Lula sanciona lei que simplifica outorga de rádio e TV, mas veta mudanças técnicas

As emissoras de rádio e TV não precisam mais renovar as licenças técnicas a cada prorrogação de outorga. Transferência de concessões ou permissões entre empresas será mais fácil.

Foto: Anatel

O presidente Luiz Inácio Lula da Silva sancionou, com vetos, a Lei 15.182/25, que moderniza e simplifica o processo de concessão e renovação de outorgas para emissoras de rádio e televisão no Brasil. A nova legislação foi publicada no Diário Oficial da União nesta quinta-feira (31/7).

A norma é originária do Projeto de Lei 2352/23, de autoria do deputado Cezinha de Madureira (PSD-SP), e traz avanços importantes para o setor. Entre os principais pontos, a nova lei dispensa a exigência de renovação das licenças técnicas a cada prorrogação de outorga e facilita a transferência de concessões ou permissões entre empresas de radiodifusão, desde que o processo de renovação já esteja em curso.

Outro destaque da nova legislação é a obrigatoriedade de recursos de acessibilidade — como legendas e audiodescrição — em programas veiculados por emissoras de televisão e suas repetidoras. A publicidade comercial também poderá incluir esses recursos, sem que as emissoras sejam responsabilizadas pelo conteúdo do material publicitário.

Vetos do Executivo

Apesar da sanção, o presidente vetou nove dispositivos do texto aprovado pelo Congresso. Entre os vetos, estão os trechos que autorizavam a alteração de características técnicas das emissoras, como a ampliação de área de cobertura e potência do sinal transmitido.
Segundo o Executivo, tais mudanças “contrariam o interesse público ao prever a inclusão de matéria de natureza regulatória já adequadamente disciplinada em normas infralegais”. Na avaliação do governo, a proposta comprometeria a flexibilidade regulatória e teria impacto negativo sobre a evolução tecnológica do setor de telecomunicações.

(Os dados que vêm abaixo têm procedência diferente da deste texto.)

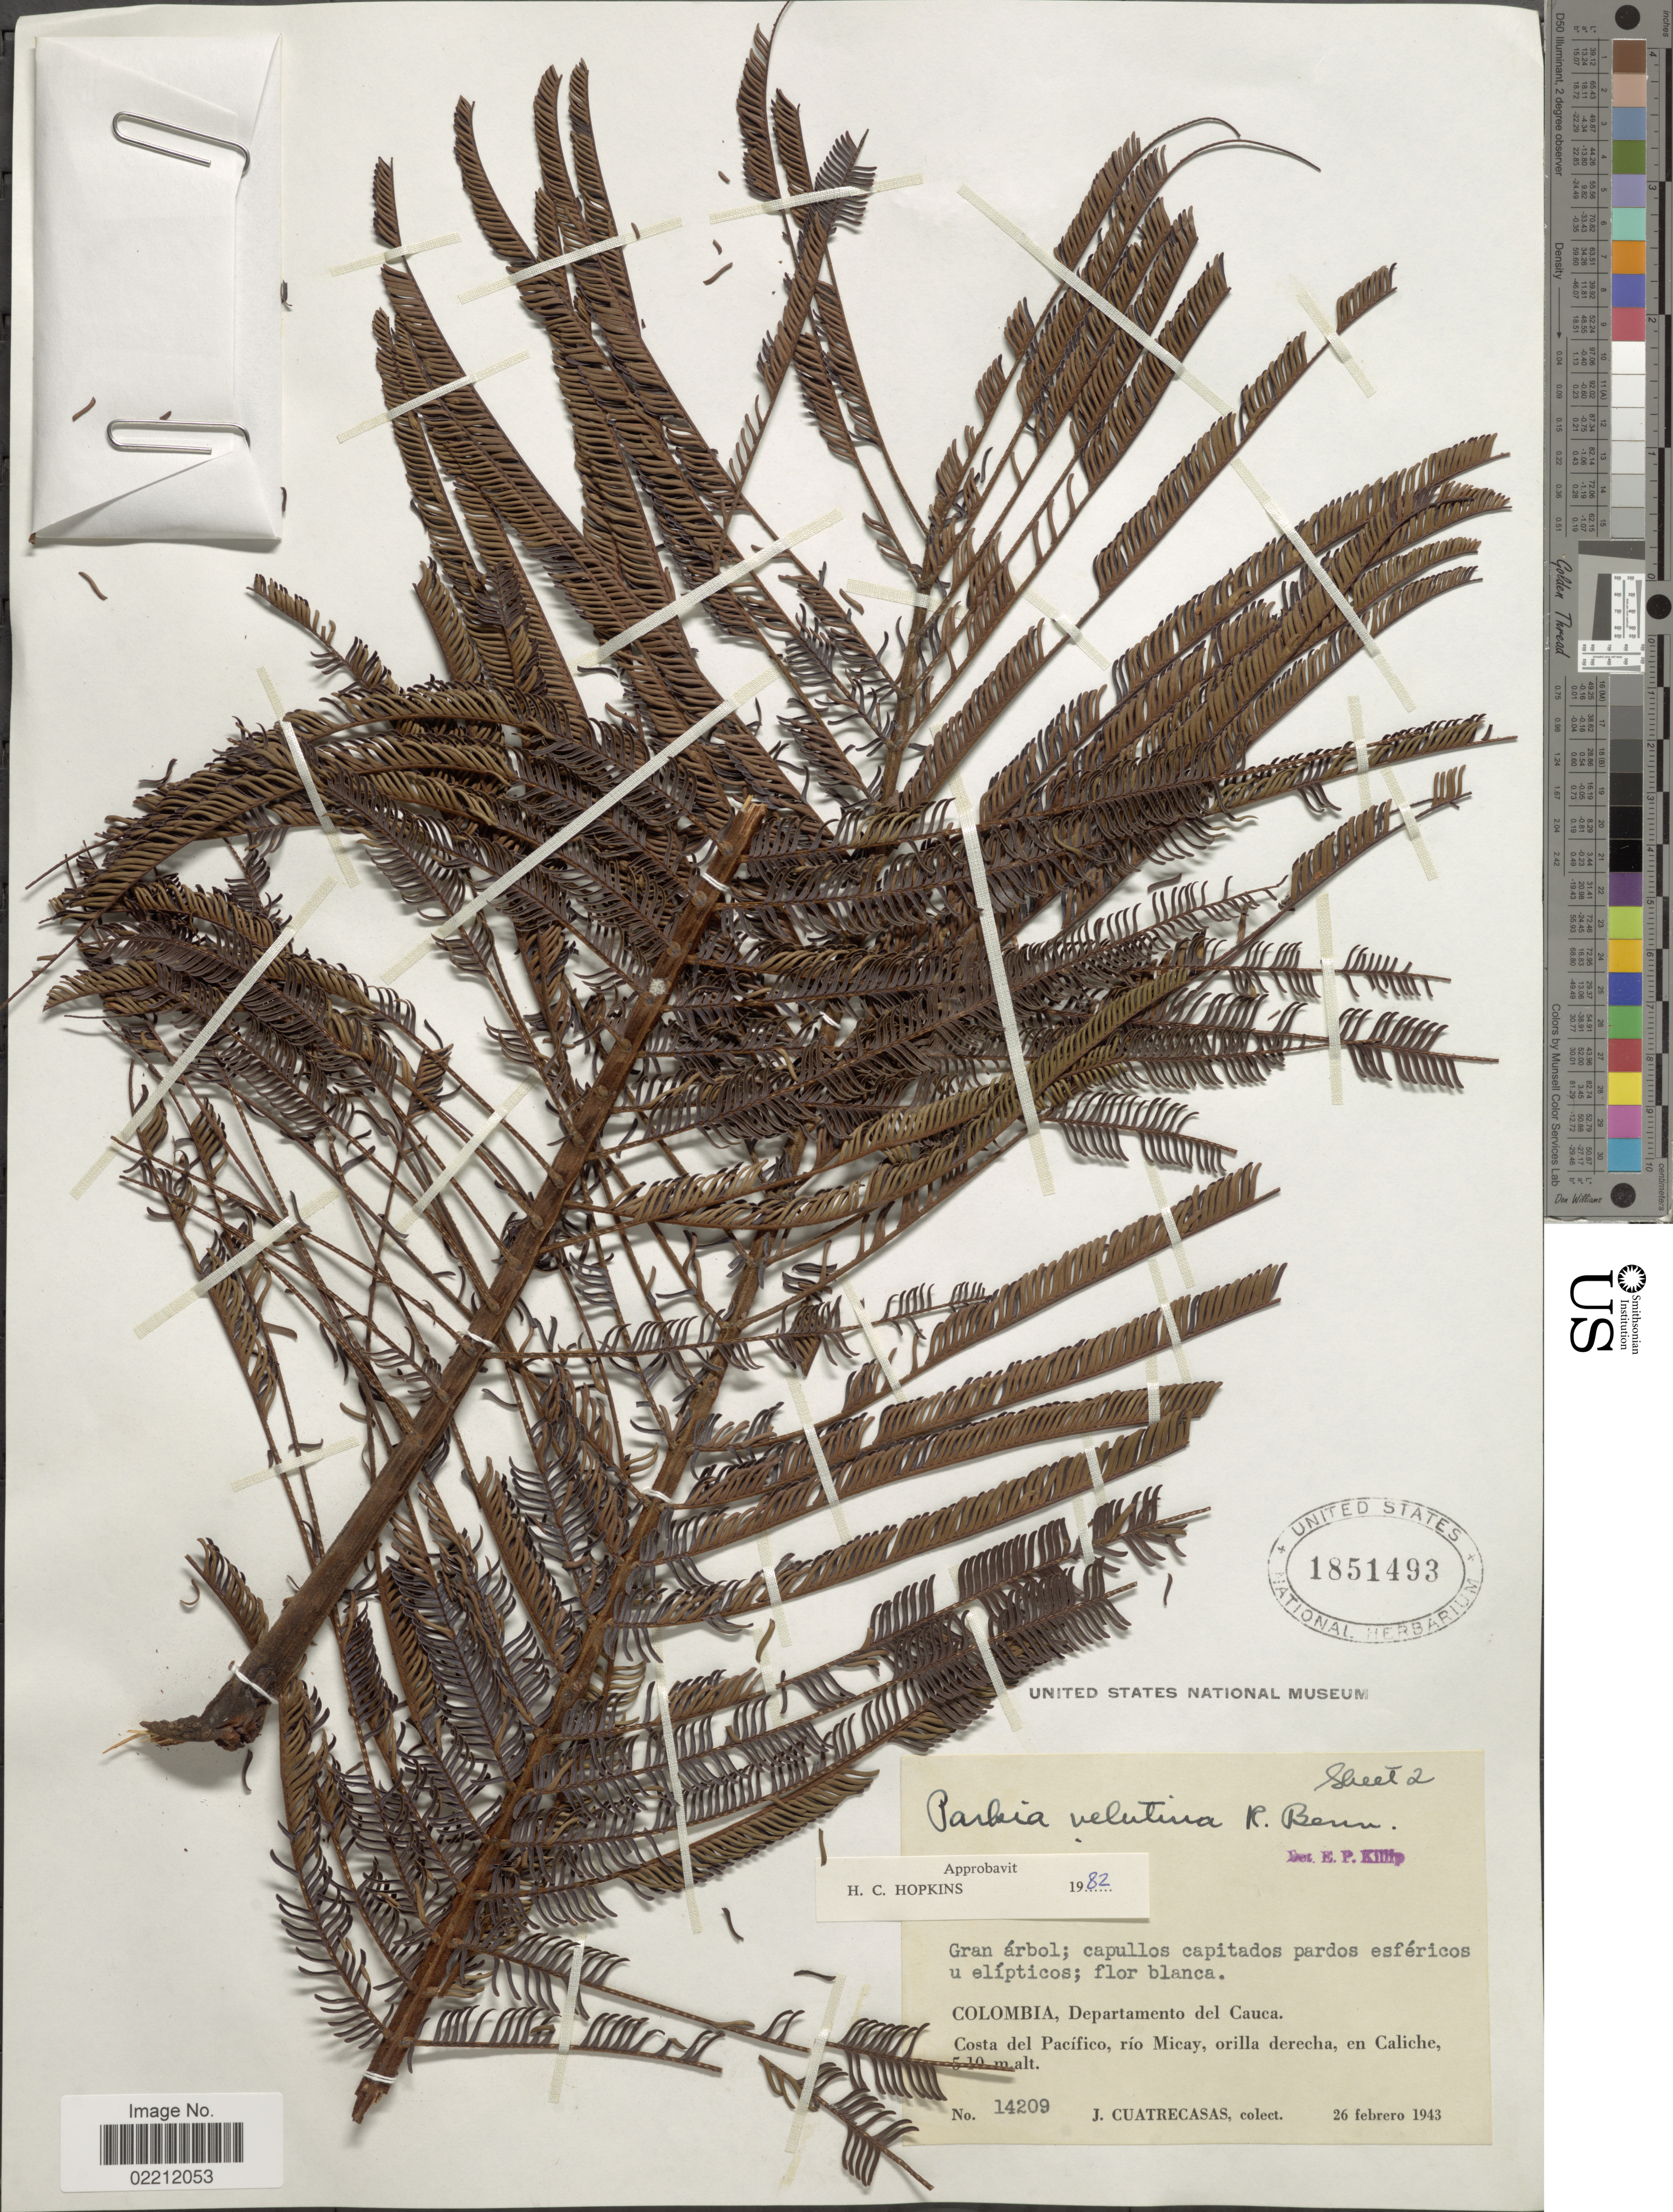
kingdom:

Outro ponto vetado foi a previsão de renovação automática de outorgas mediante o simples cumprimento contratual. Para o Executivo, isso eliminaria a análise de viabilidade técnica e do interesse público, o que enfraqueceria a sintonia dos serviços com as necessidades coletivas.
Também foi vetada a revogação da regra que permite a continuidade precária da operação de emissoras em casos de perempção — quando a concessão é declarada extinta por descumprimento de exigências legais. O projeto original extinguia essa possibilidade, mas o governo alegou que isso criaria um “vácuo legal” nos processos de renovação intempestivos.

Além disso, Lula vetou a inclusão de artigo na Lei 5.785/72, que permitiria a reavaliação de pedidos de renovação já indeferidos. Segundo o Executivo, a proposta ameaçava a estabilidade jurídica e poderia comprometer o ordenamento regulatório do setor. Por fim, foram derrubadas propostas de revogação de normas ligadas à radiodifusão comunitária. O governo justificou o veto como necessário para “preservar a continuidade dos serviços públicos de radiodifusão, especialmente em regiões remotas ou com baixa cobertura midiática”.